Given data —
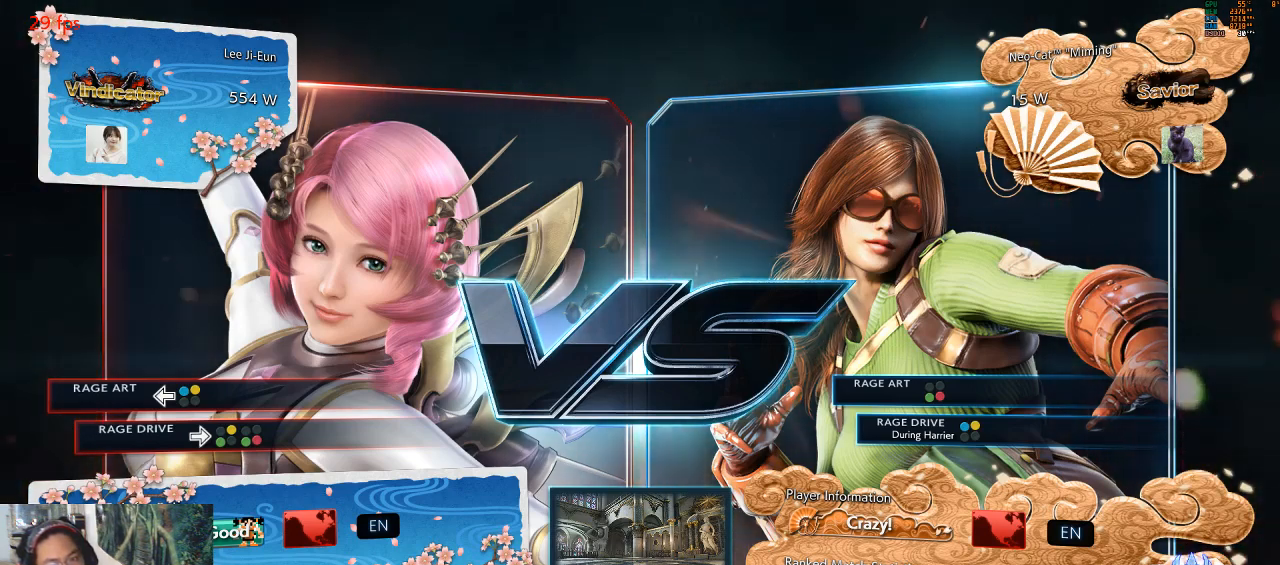
{"buttons": ["CROSS"], "left_stick": "center", "events": [[67, "CIRCLE", "up"], [100, "SQUARE", "down"], [300, "SQUARE", "up"], [500, "CROSS", "down"]]}
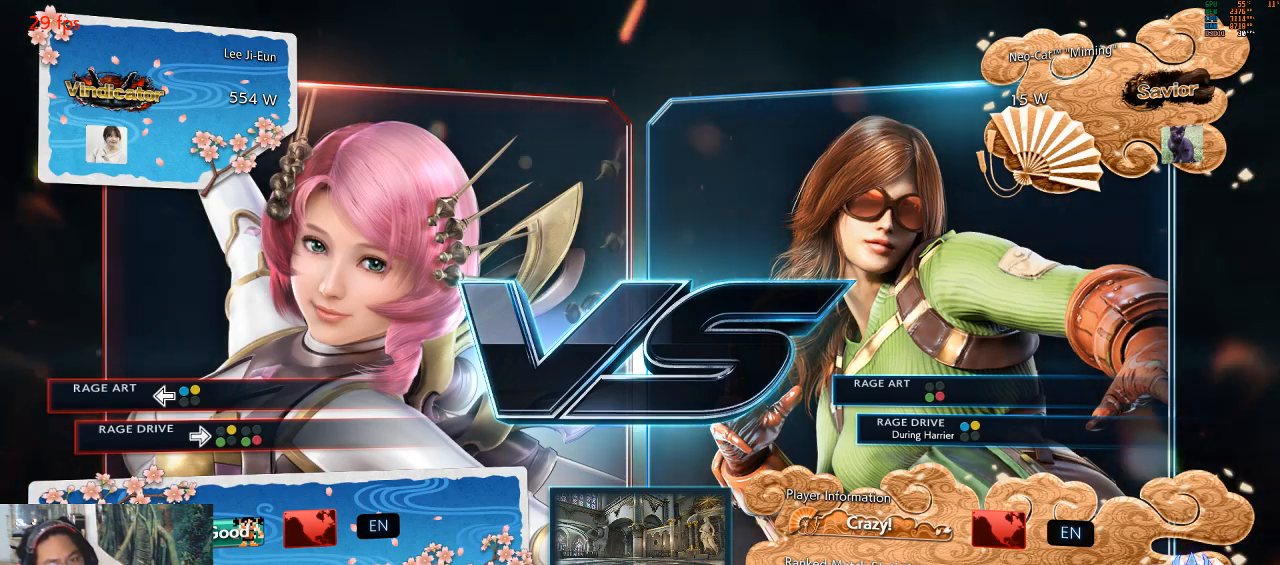
{"buttons": ["CROSS"], "left_stick": "center", "events": [[33, "SQUARE", "down"], [67, "CROSS", "up"], [100, "TRIANGLE", "down"], [167, "SQUARE", "up"], [233, "TRIANGLE", "up"], [267, "CIRCLE", "down"], [267, "CROSS", "down"], [333, "CIRCLE", "up"], [400, "CROSS", "up"], [433, "CROSS", "down"]]}
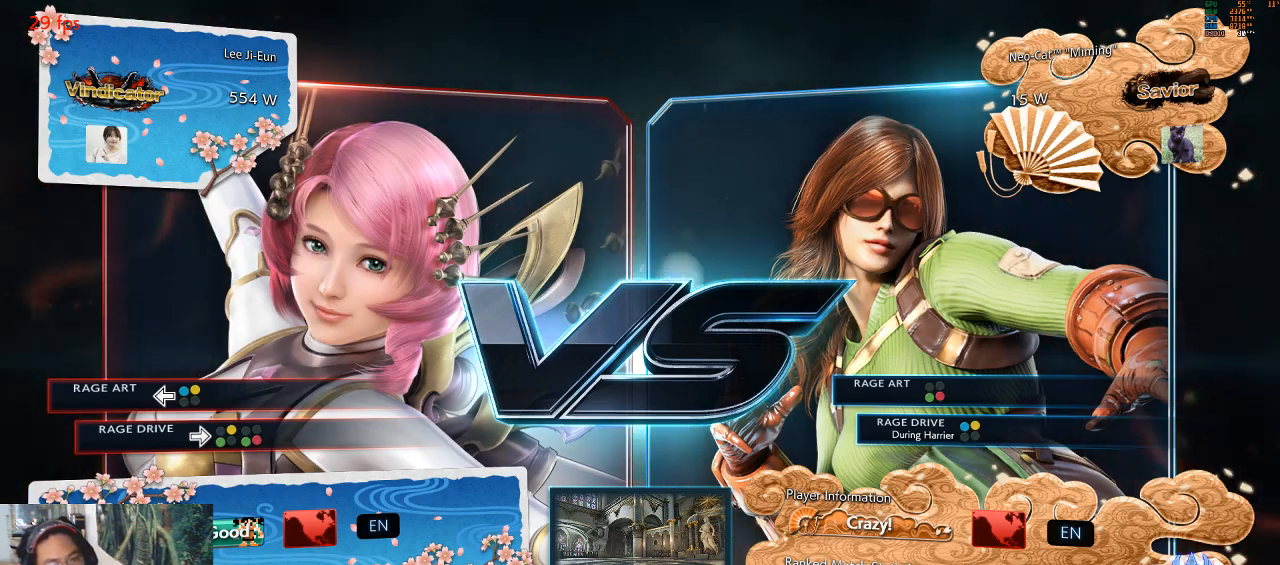
{"buttons": ["SQUARE"], "left_stick": "center", "events": [[67, "CROSS", "up"], [67, "SQUARE", "down"], [233, "SQUARE", "up"], [433, "CROSS", "down"], [467, "SQUARE", "down"], [500, "CROSS", "up"]]}
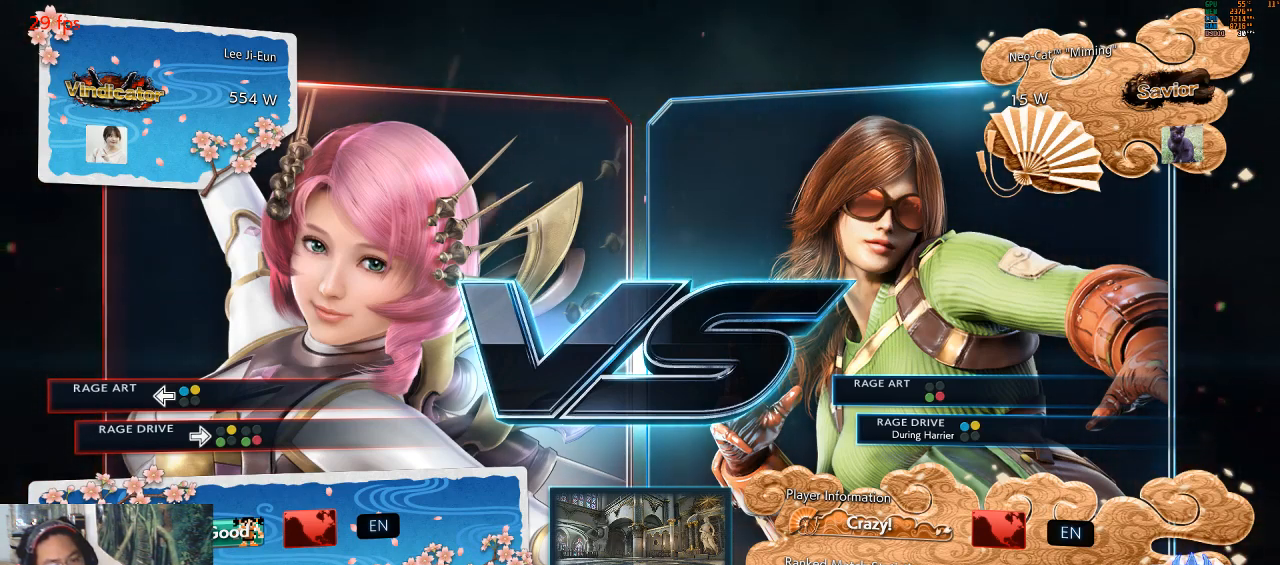
{"buttons": ["CROSS"], "left_stick": "center", "events": [[67, "TRIANGLE", "down"], [100, "SQUARE", "up"], [167, "CROSS", "down"], [167, "TRIANGLE", "up"], [233, "CIRCLE", "down"], [267, "CROSS", "up"], [333, "CIRCLE", "up"], [400, "CROSS", "down"]]}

What the task requires — Write the material above out again exactly. Omit every image.

The answer —
{"buttons": ["CROSS"], "left_stick": "center", "events": [[67, "CIRCLE", "up"], [100, "SQUARE", "down"], [300, "SQUARE", "up"], [500, "CROSS", "down"]]}
{"buttons": ["CROSS"], "left_stick": "center", "events": [[33, "SQUARE", "down"], [67, "CROSS", "up"], [100, "TRIANGLE", "down"], [167, "SQUARE", "up"], [233, "TRIANGLE", "up"], [267, "CIRCLE", "down"], [267, "CROSS", "down"], [333, "CIRCLE", "up"], [400, "CROSS", "up"], [433, "CROSS", "down"]]}
{"buttons": ["SQUARE"], "left_stick": "center", "events": [[67, "CROSS", "up"], [67, "SQUARE", "down"], [233, "SQUARE", "up"], [433, "CROSS", "down"], [467, "SQUARE", "down"], [500, "CROSS", "up"]]}
{"buttons": ["CROSS"], "left_stick": "center", "events": [[67, "TRIANGLE", "down"], [100, "SQUARE", "up"], [167, "CROSS", "down"], [167, "TRIANGLE", "up"], [233, "CIRCLE", "down"], [267, "CROSS", "up"], [333, "CIRCLE", "up"], [400, "CROSS", "down"]]}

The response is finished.